Data from Rare Whisky 101, a consulting firm that compiles an index, shows that Scotch gave a return of 11.5% for the first six months of 2017, the highest among asset classes, including wine.
But Scotch is a long-term investment. The Rare Whisky 101 index tracking the top 1,000 Single Malt Scotch bottles returned 405% over the seven years between 2009 and 2016.
A million pounds invested in Scotch in 2009 would not net less than a stupendous £405 million (around Rs2,400 crore) today.
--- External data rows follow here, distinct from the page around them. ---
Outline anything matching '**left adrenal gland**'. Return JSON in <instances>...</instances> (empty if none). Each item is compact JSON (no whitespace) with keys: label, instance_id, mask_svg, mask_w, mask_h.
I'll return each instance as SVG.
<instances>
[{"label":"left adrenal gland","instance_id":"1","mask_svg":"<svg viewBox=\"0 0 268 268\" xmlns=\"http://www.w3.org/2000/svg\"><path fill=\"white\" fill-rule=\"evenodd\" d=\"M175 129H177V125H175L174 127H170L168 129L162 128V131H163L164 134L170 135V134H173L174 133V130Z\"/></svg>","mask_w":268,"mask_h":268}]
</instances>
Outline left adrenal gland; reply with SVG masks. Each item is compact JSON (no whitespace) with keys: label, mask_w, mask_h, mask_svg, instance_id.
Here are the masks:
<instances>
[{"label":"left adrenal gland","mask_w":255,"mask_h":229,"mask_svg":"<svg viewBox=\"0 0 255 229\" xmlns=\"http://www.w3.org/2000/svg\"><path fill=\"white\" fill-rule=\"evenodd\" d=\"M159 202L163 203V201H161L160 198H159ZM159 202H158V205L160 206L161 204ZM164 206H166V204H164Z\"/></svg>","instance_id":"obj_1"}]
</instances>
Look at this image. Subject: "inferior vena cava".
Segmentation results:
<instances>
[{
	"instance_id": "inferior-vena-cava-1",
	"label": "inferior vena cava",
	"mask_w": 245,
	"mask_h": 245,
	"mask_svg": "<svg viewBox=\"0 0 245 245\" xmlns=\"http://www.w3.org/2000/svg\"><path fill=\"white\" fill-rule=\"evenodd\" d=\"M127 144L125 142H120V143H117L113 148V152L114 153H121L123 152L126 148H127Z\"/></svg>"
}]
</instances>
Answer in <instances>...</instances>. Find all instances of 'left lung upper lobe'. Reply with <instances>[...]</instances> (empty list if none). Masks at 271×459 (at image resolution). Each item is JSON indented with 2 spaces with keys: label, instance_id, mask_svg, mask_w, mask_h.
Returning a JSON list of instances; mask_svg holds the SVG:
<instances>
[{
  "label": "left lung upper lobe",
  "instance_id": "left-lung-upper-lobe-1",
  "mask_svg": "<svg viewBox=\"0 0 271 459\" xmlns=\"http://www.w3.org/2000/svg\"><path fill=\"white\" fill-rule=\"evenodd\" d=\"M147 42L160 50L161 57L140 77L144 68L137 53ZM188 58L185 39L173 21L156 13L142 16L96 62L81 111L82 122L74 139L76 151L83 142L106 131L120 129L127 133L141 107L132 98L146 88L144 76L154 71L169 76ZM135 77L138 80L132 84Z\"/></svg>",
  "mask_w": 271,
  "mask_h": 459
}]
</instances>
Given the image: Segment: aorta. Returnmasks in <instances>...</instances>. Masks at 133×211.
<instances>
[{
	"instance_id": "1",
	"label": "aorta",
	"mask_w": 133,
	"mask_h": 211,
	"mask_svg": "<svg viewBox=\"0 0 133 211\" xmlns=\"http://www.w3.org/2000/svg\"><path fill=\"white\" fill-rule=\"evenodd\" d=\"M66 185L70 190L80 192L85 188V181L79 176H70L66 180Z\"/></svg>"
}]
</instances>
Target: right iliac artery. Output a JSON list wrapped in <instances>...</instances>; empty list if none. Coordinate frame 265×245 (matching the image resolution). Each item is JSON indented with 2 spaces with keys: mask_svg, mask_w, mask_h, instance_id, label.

But since whisky returns depend on how rare the bottle is, there aren’t enough bottles to quench investors’ thirst.
It is no surprise then that buying bottles is not enough. And this is what WhiskyInvestDirect, a whisky trading website promoted by Galmarley Ltd, realized back in 2015. With enough patrons in the UK willing to put their money into barrels, the company saw the opportunity for channelling this willingness into well-known Scotch distilleries such as Ardmore, Glen Moray and Glen Spey that produce and warehouse the spirit. Patrons finance the upkeep of a distillery much like private equity investors buy shares to have a stake in a company.
The website has an impressive selection of brands, which includes those made in Ardmore, Glen Moray and Glen Spey. Barrels of these are up for grabs.
According to WhiskyInvestDirect, based on average price, newly produced Scotch over the past eight years is up about 143%, excluding storage and trading costs.
But before you call your wealth manager, you would do well to check some key factors.
The most important factor is knowing the product. Atlanta-based Mahesh Patel, counted among the biggest whisky collectors in the world and founder of Universal Whiskey Experience, says, “You cannot know whisky if you do not drink it”.
Patel buys two of every Scotch bottle he wants to add to his burgeoning collection (5,000 bottles at last count). “Every bottle I own, I have tasted the Scotch in it,” he says. Developing a whisky palate is crucial, he believes.
Not everyone, however, has a sophisticated whisky palate. Moreover, Scotch has mind-boggling regional varieties. Consider the age of the whisky, the cask maturation and even the base of the spirit, and suddenly Scotch looks intimidating as an investment.
In such cases, reputed and well-known brands are the best bets. Patel suggests that returns on Scottish whisky, especially from Speyside, never disappoint. Balvenie, Dalmore, Glenmorangie, Glenlivet and Macallan are some of the names he swears by.
He recommends that budding investors attend auctions and whisky-tasting events. The UK is the hub of such events and Patel himself holds one every year in Las Vegas, The Nth.
Since Asia seems to be a budding hub for whisky investors, where do Indians stand? Not many among India’s swelling tribe of billionaires want to be seen investing in whisky. A lot of this has to do with a culture that frowns upon alcohol consumption.
One day, perhaps, rich Indians will wake up to the investing opportunity in Scotch.